[Dataset entries]

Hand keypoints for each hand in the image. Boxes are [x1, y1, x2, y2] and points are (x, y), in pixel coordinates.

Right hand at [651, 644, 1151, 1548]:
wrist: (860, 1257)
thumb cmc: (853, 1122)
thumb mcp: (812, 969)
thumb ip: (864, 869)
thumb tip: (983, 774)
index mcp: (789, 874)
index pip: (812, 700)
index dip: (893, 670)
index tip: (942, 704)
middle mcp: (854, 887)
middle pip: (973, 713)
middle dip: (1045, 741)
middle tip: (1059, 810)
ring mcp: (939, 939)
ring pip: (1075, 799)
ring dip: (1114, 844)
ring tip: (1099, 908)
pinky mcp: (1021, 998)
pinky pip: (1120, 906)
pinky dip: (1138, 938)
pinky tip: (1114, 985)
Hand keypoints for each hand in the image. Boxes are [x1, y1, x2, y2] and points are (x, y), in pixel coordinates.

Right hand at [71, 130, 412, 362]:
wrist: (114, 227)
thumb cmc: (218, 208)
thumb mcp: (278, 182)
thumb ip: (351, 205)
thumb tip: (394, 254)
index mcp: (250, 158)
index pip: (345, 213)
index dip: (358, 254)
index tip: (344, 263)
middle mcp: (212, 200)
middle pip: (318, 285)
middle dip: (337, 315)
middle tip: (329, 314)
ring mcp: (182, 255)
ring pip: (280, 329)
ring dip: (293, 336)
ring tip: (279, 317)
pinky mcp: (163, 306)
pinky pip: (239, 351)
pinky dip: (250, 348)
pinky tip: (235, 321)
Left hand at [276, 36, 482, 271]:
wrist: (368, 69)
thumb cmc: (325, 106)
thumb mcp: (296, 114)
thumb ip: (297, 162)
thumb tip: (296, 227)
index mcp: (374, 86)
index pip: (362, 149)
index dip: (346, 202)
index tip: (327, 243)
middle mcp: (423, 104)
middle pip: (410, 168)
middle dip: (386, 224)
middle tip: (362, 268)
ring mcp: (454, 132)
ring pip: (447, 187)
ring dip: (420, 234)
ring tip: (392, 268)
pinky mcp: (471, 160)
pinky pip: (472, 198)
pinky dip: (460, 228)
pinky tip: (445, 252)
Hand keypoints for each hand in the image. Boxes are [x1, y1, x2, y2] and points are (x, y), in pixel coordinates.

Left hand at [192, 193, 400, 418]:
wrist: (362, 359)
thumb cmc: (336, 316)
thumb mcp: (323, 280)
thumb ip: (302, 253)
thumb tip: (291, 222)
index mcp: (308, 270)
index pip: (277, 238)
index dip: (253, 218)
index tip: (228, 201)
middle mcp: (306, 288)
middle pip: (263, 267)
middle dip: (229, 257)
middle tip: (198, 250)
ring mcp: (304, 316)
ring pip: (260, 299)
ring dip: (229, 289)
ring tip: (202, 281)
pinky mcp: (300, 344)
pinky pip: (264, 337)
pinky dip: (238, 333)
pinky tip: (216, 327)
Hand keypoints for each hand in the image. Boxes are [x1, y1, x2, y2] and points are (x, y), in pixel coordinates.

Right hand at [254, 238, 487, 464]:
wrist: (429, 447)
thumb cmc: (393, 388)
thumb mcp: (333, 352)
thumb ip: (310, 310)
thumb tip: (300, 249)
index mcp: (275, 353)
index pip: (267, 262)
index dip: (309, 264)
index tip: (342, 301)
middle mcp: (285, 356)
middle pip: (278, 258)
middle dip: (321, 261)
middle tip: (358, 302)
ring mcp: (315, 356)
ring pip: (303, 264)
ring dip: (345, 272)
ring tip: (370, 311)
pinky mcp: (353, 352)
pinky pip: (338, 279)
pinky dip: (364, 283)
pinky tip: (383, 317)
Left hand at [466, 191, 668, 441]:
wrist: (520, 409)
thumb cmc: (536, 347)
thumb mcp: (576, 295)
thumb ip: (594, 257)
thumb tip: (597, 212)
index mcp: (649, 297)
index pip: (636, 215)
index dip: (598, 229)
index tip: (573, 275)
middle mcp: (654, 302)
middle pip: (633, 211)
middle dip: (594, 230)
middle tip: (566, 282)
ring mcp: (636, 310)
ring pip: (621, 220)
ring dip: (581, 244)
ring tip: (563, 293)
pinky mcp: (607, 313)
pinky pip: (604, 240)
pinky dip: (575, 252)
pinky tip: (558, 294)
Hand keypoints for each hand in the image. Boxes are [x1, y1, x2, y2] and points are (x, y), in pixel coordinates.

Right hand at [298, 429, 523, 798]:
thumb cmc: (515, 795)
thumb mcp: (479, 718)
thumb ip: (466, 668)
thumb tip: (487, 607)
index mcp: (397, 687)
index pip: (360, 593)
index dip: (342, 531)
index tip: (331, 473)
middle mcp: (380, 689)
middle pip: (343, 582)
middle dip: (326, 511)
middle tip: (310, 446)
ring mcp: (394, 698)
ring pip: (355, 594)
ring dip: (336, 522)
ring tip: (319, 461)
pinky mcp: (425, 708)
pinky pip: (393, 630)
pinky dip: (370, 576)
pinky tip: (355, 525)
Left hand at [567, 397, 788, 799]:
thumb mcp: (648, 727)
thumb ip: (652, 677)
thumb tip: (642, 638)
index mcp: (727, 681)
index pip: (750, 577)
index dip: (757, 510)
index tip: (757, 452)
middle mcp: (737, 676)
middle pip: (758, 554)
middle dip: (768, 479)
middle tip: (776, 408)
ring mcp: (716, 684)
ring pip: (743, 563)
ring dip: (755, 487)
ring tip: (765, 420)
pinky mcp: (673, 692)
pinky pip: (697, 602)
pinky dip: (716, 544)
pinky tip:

## Task directions
Only the lines above from the one with "thumb tip: (487, 607)" through the one with "middle pip: (758, 554)" should be duplicated, character for character.

## Worked solution
thumb tip: (487, 607)
index mcp: (397, 687)
index pip: (360, 593)
index dip: (342, 531)
index tip: (331, 473)
middle mcp: (380, 689)
middle pip: (343, 582)
middle dip: (326, 511)
middle tip: (310, 446)
ring mcp: (394, 698)
ring pip: (355, 594)
ring dip: (336, 522)
ring tip: (319, 461)
pinky mcp: (425, 708)
pinky pip: (393, 630)
pinky dip: (370, 576)
pinky tip: (355, 525)
Left hand at [567, 397, 788, 799]:
thumb mcp: (648, 727)
thumb ip: (652, 677)
thumb tip: (642, 638)
index mcp: (727, 681)
index pip: (750, 577)
index dip: (757, 510)
index tip: (757, 452)
middle mcp: (737, 676)
middle pip: (758, 554)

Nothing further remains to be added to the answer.